Newly-independent South Sudan and its northern neighbor Sudan finally seem to have agreed on the financial part of a deal to get the precious liquid flowing out of the south again; this is a crucial step for both countries, which rely heavily on oil revenues, the Financial Times reports. Most of the crude in the vicinity is located in South Sudan, but refineries and export pipelines to the Red Sea are in the north, intertwining the economic destinies of the two rivals. Here are the basic terms:
South Sudan will pay fees equivalent to $9.48 per barrel of oil for the use of export infrastructure in Sudan. It has also agreed to transfer $3.028 billion to Khartoum to plug part of the financing gap resulting from its secession from the north last year after decades of civil war.
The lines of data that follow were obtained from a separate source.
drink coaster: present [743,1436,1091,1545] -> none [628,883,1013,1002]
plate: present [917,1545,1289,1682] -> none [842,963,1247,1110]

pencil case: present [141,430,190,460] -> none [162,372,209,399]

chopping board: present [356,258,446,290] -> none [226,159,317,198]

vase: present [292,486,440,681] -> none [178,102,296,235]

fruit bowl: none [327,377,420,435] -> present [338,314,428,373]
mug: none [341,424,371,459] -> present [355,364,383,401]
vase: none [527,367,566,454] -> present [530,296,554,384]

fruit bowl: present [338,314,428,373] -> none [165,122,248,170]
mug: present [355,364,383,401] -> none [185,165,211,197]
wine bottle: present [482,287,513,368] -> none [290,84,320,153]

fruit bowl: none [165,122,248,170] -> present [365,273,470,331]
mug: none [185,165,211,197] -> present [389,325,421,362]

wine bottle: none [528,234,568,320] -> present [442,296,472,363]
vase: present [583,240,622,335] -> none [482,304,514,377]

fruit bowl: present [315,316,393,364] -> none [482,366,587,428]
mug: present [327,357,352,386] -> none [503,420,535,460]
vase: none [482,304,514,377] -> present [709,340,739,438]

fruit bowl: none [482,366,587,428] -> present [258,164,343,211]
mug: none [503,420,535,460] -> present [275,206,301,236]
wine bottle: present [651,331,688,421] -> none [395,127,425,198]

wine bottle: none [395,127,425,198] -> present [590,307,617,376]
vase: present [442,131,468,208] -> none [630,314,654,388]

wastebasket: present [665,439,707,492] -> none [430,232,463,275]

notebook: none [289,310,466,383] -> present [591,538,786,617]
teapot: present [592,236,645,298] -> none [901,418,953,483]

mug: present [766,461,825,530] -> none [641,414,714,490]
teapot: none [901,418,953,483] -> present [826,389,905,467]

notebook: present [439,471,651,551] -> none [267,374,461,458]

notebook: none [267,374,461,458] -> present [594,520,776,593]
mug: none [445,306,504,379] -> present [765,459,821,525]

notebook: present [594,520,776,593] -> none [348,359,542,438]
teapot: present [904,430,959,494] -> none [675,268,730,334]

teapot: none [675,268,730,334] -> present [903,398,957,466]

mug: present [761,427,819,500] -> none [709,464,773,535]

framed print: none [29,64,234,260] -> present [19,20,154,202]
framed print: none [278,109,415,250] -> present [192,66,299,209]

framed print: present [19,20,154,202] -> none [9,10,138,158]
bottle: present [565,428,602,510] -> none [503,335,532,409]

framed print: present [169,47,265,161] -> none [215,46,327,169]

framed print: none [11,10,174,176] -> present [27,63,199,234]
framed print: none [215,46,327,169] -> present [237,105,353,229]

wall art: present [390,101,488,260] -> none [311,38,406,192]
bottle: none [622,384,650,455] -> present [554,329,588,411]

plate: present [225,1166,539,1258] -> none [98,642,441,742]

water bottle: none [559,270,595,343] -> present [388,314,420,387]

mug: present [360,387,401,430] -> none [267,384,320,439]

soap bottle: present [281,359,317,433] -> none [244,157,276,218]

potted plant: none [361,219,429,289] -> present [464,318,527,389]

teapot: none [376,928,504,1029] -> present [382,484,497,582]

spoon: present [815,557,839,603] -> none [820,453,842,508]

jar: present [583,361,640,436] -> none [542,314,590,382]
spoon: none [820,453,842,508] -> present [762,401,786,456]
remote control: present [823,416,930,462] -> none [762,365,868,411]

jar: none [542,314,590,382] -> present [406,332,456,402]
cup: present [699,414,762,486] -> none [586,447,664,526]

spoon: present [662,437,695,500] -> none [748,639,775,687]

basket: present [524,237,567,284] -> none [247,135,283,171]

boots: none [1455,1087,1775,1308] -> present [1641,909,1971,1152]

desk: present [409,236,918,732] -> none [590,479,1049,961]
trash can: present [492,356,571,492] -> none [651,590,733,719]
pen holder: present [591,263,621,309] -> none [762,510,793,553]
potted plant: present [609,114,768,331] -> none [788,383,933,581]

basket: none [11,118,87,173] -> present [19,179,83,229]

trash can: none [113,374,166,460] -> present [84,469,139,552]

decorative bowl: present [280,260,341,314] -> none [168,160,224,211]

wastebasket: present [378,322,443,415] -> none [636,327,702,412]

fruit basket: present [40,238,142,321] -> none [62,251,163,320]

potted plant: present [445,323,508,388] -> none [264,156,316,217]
Khartoum was earlier asking $36 a barrel for transit-rights, a figure that was unacceptable to Juba. However, the agreement requires outsiders to plug still another gap of $3 billion to satisfy the government in Khartoum. The U.S. has said it won’t pay this because of sanctions against Sudan, so it is encouraging China and Arab countries to step in in its place.This is probably the best news to come out of South Sudan in the first year of its existence, but in context this is a pretty meager victory. The financial disputes may be solved (for now), but the much more serious danger of an imminent border war has yet to be addressed:
“It is a typical Sudanese formula. They fix the money part while the hard political issues get batted down the road,” the official said, alluding to delicate negotiations over disputed border territories and proxy militias still to come.
If this is the best news South Sudan has to offer, it’s off to a pretty sorry start. One year on, statehood hasn’t been the cure-all that do-gooder NGOs promised. Something tells us it will be a while before the Red Sea will again carry South Sudanese crude to distant shores.